Verilen metin
··········
Mlliyet Milliyet Blog Milliyet Blog
 
Facebook Connect
Blog Kategorileri
 

20 Kasım '06

 
Kategori
Sinema
 

James Bond 2006: Sert ve sarışın

James Bond 2006: Sert ve sarışın
 

Oldum olası James Bond filmlerini severim. Bond filmlerinin içimi kıpırdatan melodisi, yakışıklı ajan 007, şık mekanlar, pahalı arabalar, güzel kadınlar, macera ve tutku…

Aylar önce James Bond filmini canlandıracak yeni aktör açıklandığı zaman bir çok spekülasyon yapıldı. Çünkü yeni Bond’u diğerlerinin aksine sarışın bir aktör canlandıracaktı. (Daniel Craig) Hatta bazı eleştirmenler bir adım daha ileri giderek bundan sonraki filmde Bond’ u bir zencinin canlandıracağını iddia ettiler. Tüm bu kritikler gölgesinde o gün sinema salonunda filmi tarafsız bir gözle seyretmeye çalıştım. Önce filmin başındaki şiddet ve korku öğeleri içerir ikazına burun kıvırdım çünkü bu bir Bond filmiydi ve ne kadar şiddet içerebilirdi ki? Olup olacağı birkaç aksiyon, kovalamaca ve gerçek hayatta olması imkansız teknolojik cihazlar…

Meğer yanılmışım, filmin ilk on dakikasında öyle sahneler vardı ki bir ara biletimi çıkarıp kontrol ettim. Film sanki bir Örümcek Adam filmiydi. Sarışın Bond hopladı, sıçradı, atladı oradan oraya, daldan dala konup durdu.Yazar Ian Fleming’in 1953 yılında kaleme aldığı ilk hikaye olan Casino Royal, James Bond’un 007 görevine terfi edildiği yani maceranın yeni başladığı ilk bölüm, bölümmüş. Tabii hiç birimiz filme giderken bunu bilmediğimiz için filmin başlarındaki ilk dakikalarda sarışın James Bond’ a yeni bir hikaye yazıldığını sandık. Yine her filmde olduğu gibi güzel kızlar, kötü adamlar, bol bol marka reklamı(filme giderseniz dikkat edin bayılan Mathis’in ayakkabısının altında bile reklam var) vardı. Ancak bu yeni Bond abi sarışın olduğundan pek ciddiye alınmayacağını düşünmüş olsa gerek oldukça vahşi, sert, acımasız bir imaj sergiledi. Bu arada az kalsın Venedik’i de yerle bir ediyordu! Hatta bir ara acemiliğinden olsa gerek neredeyse ölüyordu bizim Bondcuk, ne de olsa daha çiçeği burnunda bir ajan…

Yeni Bond post modern, sert, acımasız, vahşi, Action Man modunda bir ajan ve maalesef sarışın (oyuncunun kariyerini mahvetmek istemem ama, üzgünüm Bond, ben sarışın pek sevmem), aksiyon sahneleri çok uzun ve sıkıcı, her Bond filminde görmeye alışık olduğumuz ilginç mucit ve denizden çıkan güzel kız yok onun yerine bu bölümde, denizden atletik vücuduyla Bond çıkıyor. Ayrıca filmin sonu muğlak bir şekilde ve devamı çekilecek bir sahneyle sona eriyor. Açıkçası ben bu yeni Bond’u pek sevmesem de, beyaz saçlı amcaların hepsi filmden çıkarken gülümsüyorlardı. Eh ne de olsa her erkeğin rüyası dünyayı kurtaran yakışıklı Bond olmak!
··········
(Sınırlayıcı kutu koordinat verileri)
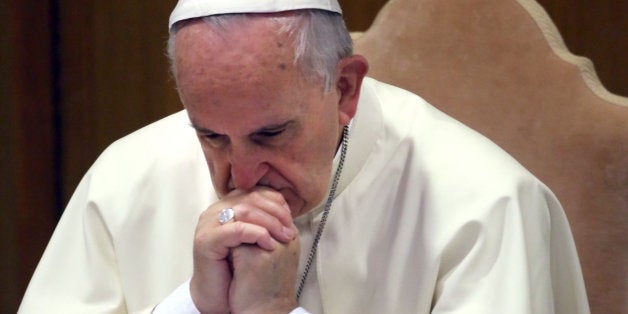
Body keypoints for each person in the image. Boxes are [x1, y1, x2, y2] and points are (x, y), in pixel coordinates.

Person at [19, 0, 590, 313]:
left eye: (270, 134)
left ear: (344, 89)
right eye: (210, 136)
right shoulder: (125, 179)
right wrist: (192, 309)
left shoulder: (485, 206)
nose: (238, 177)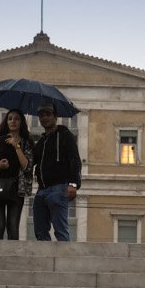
··········
Yeni James Bond filmini anlatan blog yazısını son cümlesinden sonra sürdürebilir misiniz?

Görevin çıktısı
Filmden birkaç not daha iletmem gerekirse; Filmin müziği ‘You know my name’, Film Venedik, Bahamlar, Prag gibi farklı birçok ülkede çekilmiş, yönetmeni Martin Champbell.

James Bond filmin bir sahnesinde kız arkadaşının ismini verdiği favori içkisini tarif ediyor. İşte Vesper Martini; 3 ölçü Gordon cin, 1 ölçü votka, 1/2 ölçü Kina Lillet çalkalanıp buz dolu bardağa konur bir dilim limonla servis edilir. Şerefe Bond!

Uzun lafın kısası; Bond bile eski Bond değil, Pierce Brosnan’ımı geri verin banaaa…



Bu yazım 25 Kasım 2006 tarihli Milliyet Cumartesi ekinde yayınlanmıştır.

 
Toplam blog
: 44
: 1522
Kayıt tarihi
: 22.08.06
 
 

Hayat akıp giden upuzun bir ırmak, bu ırmakta bazen bir akıntıya koyveriyoruz kendimizi, nereye çarp..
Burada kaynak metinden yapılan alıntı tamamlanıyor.